У окна молча покачивался в плетеном кресле еще один журналист – тоже худой, но без усов и рыжий.

Когда я выговорилась и выкипела, редактор сказал:

– Боря, ты свяжись-ка с каналом “Горизонт”, это для них…

– Угу… – согласился рыжий Боря. – Хотя зачем? У нас же есть камера, цифровая. С ее кассеты можно сразу в эфир. Да и нам статья не помешает. А то охамели господа воспитатели…

– Тогда что? Поедешь сам?

– Угу… Еще Галину возьму на всякий случай.

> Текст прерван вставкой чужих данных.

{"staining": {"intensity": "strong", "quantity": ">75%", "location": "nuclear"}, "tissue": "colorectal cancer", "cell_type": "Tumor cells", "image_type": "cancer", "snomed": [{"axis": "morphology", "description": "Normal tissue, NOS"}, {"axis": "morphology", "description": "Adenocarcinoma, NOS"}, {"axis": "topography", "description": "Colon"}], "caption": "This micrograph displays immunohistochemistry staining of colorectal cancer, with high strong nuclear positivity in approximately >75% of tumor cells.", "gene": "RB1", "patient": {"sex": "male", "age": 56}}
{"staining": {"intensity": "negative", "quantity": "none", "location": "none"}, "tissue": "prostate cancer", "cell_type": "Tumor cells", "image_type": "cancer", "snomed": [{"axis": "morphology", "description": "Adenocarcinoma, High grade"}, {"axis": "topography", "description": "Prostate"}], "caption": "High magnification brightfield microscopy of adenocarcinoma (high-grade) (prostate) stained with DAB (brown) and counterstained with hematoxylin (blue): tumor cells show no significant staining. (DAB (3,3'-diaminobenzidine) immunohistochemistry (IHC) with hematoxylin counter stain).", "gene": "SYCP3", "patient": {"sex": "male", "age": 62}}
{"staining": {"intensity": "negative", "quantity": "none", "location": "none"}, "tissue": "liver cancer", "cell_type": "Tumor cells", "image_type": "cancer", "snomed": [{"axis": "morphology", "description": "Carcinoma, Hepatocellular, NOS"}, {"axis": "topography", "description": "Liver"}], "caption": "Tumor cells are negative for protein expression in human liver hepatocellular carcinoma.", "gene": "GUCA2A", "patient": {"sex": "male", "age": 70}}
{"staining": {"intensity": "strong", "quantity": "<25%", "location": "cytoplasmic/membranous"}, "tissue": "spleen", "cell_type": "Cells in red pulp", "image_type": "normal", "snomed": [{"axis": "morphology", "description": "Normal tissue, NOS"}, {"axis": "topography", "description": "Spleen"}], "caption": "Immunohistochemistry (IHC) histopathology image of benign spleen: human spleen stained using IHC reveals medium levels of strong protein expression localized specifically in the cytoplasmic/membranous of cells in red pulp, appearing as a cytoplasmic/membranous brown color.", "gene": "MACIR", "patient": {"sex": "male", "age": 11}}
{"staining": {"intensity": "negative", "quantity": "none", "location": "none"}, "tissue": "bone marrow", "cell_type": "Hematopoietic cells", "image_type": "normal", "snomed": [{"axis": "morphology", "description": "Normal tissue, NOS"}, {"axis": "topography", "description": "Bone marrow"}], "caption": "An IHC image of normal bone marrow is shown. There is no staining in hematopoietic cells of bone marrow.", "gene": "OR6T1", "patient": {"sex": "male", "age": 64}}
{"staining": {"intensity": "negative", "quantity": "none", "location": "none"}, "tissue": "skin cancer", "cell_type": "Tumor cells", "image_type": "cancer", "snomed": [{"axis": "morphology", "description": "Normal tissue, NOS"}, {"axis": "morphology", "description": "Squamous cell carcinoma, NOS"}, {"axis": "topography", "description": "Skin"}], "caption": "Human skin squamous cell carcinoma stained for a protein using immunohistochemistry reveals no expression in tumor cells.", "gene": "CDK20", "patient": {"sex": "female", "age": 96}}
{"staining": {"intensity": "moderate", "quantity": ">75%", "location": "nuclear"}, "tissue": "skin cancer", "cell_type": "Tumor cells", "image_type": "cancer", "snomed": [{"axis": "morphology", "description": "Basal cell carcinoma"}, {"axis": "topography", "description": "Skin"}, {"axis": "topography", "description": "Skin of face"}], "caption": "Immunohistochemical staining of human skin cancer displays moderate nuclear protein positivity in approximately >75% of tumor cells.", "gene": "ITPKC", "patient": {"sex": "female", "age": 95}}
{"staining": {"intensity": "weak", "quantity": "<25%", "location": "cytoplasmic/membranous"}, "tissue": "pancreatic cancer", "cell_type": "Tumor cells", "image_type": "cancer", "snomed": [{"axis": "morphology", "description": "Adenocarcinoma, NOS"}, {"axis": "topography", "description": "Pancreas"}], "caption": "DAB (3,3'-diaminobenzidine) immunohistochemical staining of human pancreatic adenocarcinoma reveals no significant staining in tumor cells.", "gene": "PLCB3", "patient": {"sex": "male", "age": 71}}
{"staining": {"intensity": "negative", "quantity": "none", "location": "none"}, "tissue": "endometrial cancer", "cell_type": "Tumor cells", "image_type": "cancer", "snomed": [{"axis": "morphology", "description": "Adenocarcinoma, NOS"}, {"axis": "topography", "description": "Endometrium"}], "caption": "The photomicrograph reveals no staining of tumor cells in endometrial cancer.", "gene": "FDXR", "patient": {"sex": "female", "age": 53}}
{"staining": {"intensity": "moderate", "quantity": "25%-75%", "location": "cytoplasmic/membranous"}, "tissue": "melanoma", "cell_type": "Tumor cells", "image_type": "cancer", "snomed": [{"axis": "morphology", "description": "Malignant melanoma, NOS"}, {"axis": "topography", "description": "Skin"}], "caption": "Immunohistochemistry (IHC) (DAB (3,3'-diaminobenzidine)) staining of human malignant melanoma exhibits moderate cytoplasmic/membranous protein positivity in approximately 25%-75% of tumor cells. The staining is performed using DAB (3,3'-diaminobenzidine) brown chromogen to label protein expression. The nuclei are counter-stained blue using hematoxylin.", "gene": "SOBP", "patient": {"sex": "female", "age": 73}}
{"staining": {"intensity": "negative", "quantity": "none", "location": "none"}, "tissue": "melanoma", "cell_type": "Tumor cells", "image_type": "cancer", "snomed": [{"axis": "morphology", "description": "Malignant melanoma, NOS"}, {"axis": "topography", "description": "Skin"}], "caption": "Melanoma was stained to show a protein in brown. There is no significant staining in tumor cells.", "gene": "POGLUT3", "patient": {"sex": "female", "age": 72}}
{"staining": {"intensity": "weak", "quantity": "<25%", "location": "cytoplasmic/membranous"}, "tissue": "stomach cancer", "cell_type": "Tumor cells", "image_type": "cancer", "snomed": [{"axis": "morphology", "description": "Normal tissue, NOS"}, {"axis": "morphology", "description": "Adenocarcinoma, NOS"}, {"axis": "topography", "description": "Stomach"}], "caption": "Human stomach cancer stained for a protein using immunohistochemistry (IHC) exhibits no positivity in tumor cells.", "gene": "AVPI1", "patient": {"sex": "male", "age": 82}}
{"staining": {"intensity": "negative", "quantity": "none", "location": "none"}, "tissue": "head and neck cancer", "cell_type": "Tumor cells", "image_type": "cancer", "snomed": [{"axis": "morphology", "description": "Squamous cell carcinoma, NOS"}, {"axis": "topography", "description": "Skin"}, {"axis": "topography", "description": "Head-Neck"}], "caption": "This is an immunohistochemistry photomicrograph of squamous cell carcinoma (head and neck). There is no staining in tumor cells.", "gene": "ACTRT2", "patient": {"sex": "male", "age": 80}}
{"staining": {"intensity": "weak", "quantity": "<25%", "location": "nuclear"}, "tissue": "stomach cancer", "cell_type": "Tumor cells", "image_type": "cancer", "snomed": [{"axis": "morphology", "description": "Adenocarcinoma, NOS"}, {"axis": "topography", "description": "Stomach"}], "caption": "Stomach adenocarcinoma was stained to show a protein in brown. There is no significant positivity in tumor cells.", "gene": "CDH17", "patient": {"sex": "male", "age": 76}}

– Ну, ни пуха… Кстати, завезите домой… Евгению Сергеевну Мезенцеву. Ей наверно, возвращаться в “Отраду” сейчас не резон.

У меня не было ключей от дома, я попросила отвезти меня к маме на работу. Боря и Галина (симпатичная, только слишком пахнущая помадой) охотно отвезли. По дороге порасспрашивали “о деталях”.

С мамой, конечно, было объяснение. Сперва: “Как ты могла?! Что ты такое выдумала?! Ты меня доведешь до кардиологии!” Потом, разумеется, уже по-иному: “Ну да… ну, по сути ты права. Только вот по форме… Всегда порешь горячку, вся в отца…” А папа, кстати, никогда не порол горячку, он был спокойный. Другое дело, что не терпел подонков…

В лагерь я не вернулась. Весь следующий день проревела, потому что жаль было ребят. Но я понимала: если вернусь, хорошо, как прежде, уже не будет. Да и какой смысл? До конца смены оставалась неделя, все равно скоро пришлось бы прощаться. Пусть уж запомнят меня такой вот… (“справедливой и гневной, как валькирия, пронесшаяся по небосклону”, – подсказал Илья, когда я изложила ему всю историю).